INPUT DATA:

Content starts

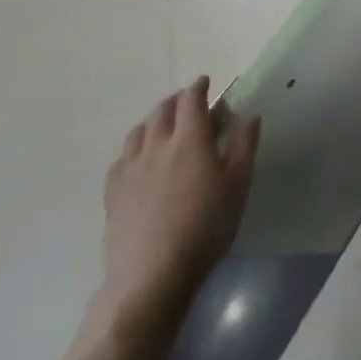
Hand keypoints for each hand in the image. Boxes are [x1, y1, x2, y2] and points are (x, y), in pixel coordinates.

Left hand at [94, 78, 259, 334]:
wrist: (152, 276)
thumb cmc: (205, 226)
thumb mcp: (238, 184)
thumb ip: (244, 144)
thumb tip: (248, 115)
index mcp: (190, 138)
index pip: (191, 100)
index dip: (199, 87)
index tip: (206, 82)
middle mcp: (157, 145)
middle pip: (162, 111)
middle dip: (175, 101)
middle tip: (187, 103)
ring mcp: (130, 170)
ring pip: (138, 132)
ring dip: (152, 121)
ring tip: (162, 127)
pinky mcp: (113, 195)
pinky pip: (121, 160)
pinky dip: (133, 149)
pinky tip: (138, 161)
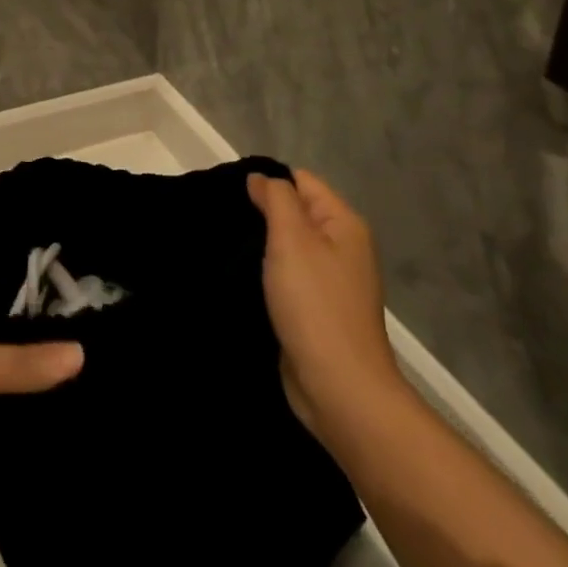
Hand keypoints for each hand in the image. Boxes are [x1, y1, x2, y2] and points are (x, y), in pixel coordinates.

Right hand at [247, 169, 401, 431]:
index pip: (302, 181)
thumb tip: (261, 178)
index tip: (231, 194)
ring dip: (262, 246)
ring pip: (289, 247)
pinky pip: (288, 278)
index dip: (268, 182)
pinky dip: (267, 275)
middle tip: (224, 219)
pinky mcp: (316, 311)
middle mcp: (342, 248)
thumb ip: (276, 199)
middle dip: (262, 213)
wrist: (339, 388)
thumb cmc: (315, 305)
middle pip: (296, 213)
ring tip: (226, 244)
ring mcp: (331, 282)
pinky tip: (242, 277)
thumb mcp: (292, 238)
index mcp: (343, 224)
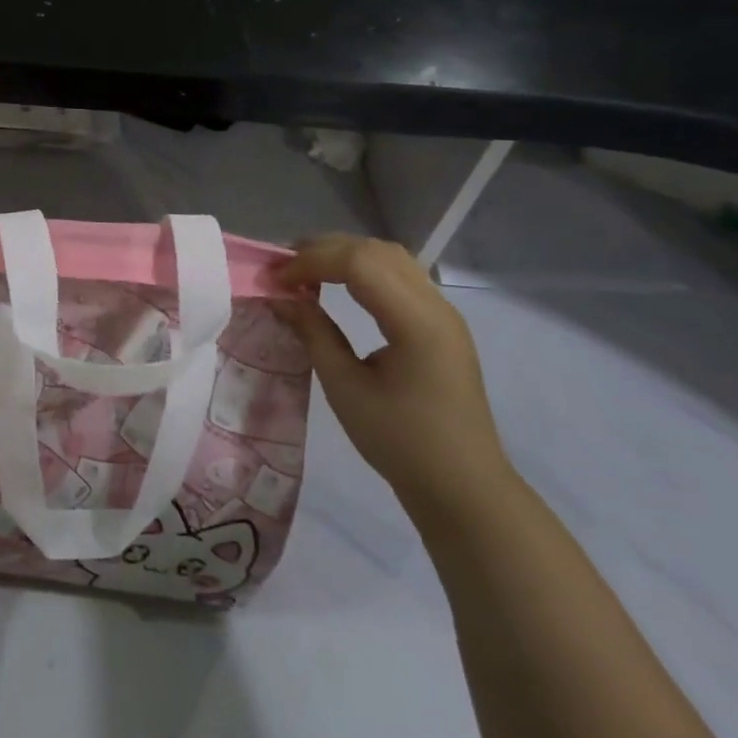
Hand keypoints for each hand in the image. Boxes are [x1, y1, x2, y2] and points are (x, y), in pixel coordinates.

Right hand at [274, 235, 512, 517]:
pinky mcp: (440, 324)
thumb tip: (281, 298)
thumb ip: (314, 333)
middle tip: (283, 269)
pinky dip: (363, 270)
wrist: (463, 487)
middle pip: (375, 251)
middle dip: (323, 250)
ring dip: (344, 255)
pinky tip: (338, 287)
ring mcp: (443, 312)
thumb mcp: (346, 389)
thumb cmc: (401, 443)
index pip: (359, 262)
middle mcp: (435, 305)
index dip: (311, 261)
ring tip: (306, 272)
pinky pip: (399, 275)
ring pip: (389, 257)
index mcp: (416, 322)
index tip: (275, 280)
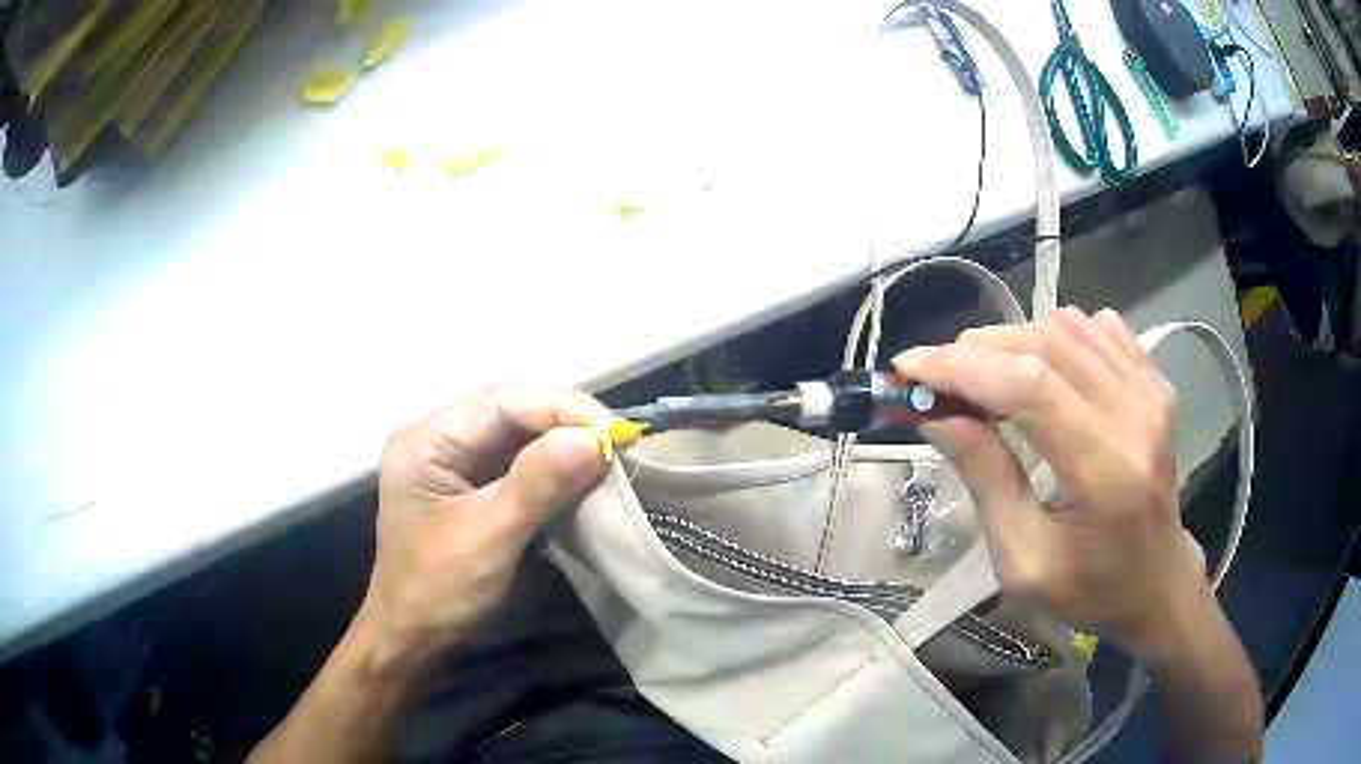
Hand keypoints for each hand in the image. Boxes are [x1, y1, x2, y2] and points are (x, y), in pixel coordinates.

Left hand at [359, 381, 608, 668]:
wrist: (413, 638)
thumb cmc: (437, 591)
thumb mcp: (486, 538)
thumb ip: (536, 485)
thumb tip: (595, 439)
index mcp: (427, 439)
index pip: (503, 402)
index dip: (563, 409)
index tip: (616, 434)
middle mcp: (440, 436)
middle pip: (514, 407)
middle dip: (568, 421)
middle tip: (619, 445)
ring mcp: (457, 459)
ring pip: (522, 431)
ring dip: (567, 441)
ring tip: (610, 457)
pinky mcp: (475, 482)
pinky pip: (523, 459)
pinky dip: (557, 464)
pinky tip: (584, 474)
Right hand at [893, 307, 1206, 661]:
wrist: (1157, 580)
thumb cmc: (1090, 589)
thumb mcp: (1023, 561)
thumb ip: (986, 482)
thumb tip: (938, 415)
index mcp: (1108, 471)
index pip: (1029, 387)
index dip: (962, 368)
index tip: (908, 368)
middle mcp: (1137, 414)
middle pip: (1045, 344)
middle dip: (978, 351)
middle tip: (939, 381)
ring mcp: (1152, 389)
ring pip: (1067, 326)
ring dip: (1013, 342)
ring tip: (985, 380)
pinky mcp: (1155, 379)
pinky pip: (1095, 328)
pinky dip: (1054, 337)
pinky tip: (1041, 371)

Content ends
Content starts

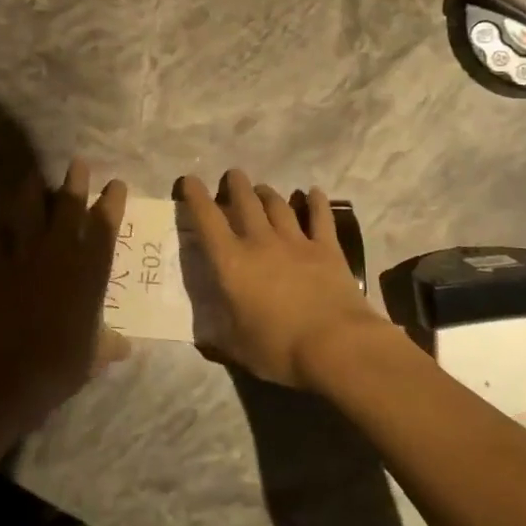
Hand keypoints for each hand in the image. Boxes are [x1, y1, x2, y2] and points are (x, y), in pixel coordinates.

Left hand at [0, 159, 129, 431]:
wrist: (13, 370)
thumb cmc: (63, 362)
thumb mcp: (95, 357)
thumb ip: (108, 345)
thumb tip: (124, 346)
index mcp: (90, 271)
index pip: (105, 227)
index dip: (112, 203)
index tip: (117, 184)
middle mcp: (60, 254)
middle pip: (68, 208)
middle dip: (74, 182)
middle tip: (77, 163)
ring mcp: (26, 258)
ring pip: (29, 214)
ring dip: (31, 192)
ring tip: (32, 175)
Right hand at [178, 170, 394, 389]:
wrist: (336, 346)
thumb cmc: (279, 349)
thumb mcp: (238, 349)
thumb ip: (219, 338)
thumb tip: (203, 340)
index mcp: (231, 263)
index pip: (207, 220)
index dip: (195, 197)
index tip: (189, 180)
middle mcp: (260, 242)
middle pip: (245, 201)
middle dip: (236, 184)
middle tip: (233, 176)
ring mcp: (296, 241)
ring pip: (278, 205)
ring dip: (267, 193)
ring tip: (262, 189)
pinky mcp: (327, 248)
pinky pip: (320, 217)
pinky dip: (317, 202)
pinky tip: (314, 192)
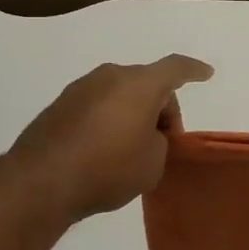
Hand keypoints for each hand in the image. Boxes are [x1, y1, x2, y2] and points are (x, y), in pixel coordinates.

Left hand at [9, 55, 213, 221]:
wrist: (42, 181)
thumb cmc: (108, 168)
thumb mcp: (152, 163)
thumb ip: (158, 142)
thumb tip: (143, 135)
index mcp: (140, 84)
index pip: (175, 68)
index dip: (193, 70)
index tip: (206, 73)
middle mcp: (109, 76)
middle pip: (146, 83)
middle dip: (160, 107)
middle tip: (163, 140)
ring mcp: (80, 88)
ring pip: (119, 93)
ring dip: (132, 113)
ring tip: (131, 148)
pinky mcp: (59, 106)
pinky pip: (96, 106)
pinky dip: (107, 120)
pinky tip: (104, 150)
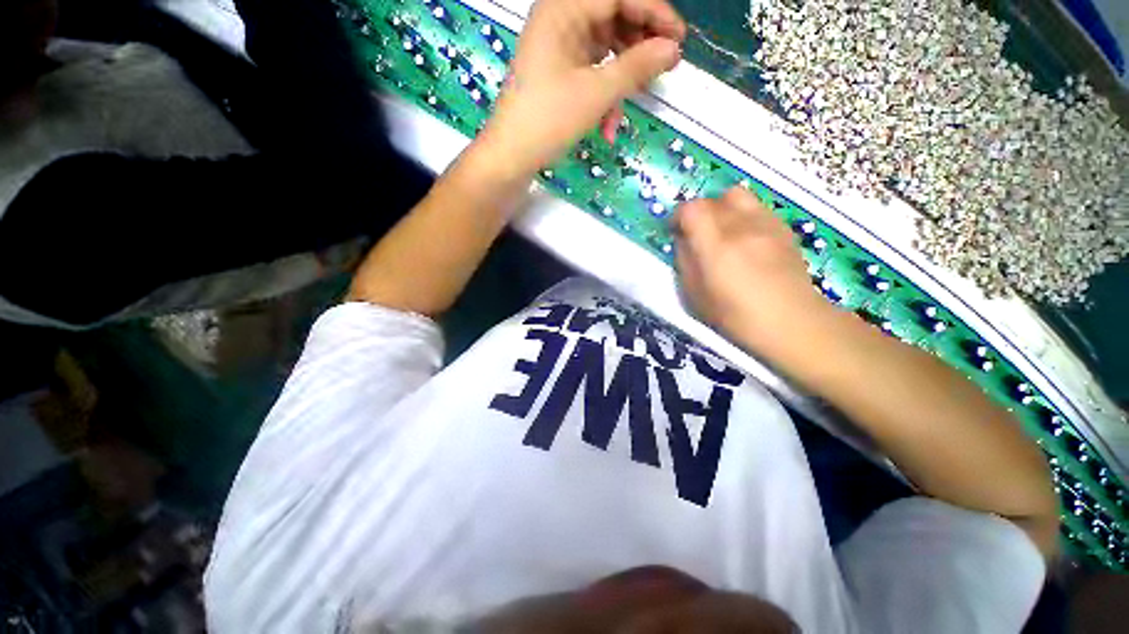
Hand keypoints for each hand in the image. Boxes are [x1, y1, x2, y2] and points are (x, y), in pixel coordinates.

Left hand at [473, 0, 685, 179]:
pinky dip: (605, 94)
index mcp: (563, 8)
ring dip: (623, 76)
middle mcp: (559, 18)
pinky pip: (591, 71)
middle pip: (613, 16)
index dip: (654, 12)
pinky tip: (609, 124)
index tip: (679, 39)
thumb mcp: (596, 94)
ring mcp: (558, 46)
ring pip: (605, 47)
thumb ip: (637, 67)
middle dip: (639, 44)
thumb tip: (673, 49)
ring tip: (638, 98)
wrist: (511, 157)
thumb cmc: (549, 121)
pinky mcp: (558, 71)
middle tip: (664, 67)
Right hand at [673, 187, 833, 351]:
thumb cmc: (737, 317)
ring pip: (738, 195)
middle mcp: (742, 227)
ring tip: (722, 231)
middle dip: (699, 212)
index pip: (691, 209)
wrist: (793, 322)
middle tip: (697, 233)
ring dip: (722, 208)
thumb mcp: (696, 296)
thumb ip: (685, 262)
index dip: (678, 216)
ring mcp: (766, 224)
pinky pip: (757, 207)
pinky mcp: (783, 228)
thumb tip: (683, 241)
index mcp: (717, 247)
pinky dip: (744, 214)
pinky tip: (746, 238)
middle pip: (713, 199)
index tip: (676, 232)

Content ends

Word for word, repeat the lines above from the one with "wrist: (463, 487)" through the one with "thumb mcp: (486, 538)", and nothing beyond them. Omit the pictures.

RESPONSE TO THE EXERCISE:
wrist: (463, 487)
middle pip: (375, 251)
middle dip: (323, 250)
ring dip: (344, 255)
pinky tip: (338, 287)
ring mcp: (443, 312)
thumb mcp: (346, 389)
thumb cmc: (401, 443)
index pip: (359, 262)
middle mcp: (435, 305)
index dip: (311, 261)
ring tip: (306, 272)
pinky pip: (399, 275)
ring pip: (389, 257)
index mcp: (416, 322)
index tip: (275, 280)
Hand keypoints for each hand in the image. Boxes are [x1, y1, x2, y2] and points are (x, y), in pixel coordinates.

Left hand at [359, 381, 608, 668]:
wrist: (413, 638)
thumb cmc: (437, 591)
thumb mcp: (486, 538)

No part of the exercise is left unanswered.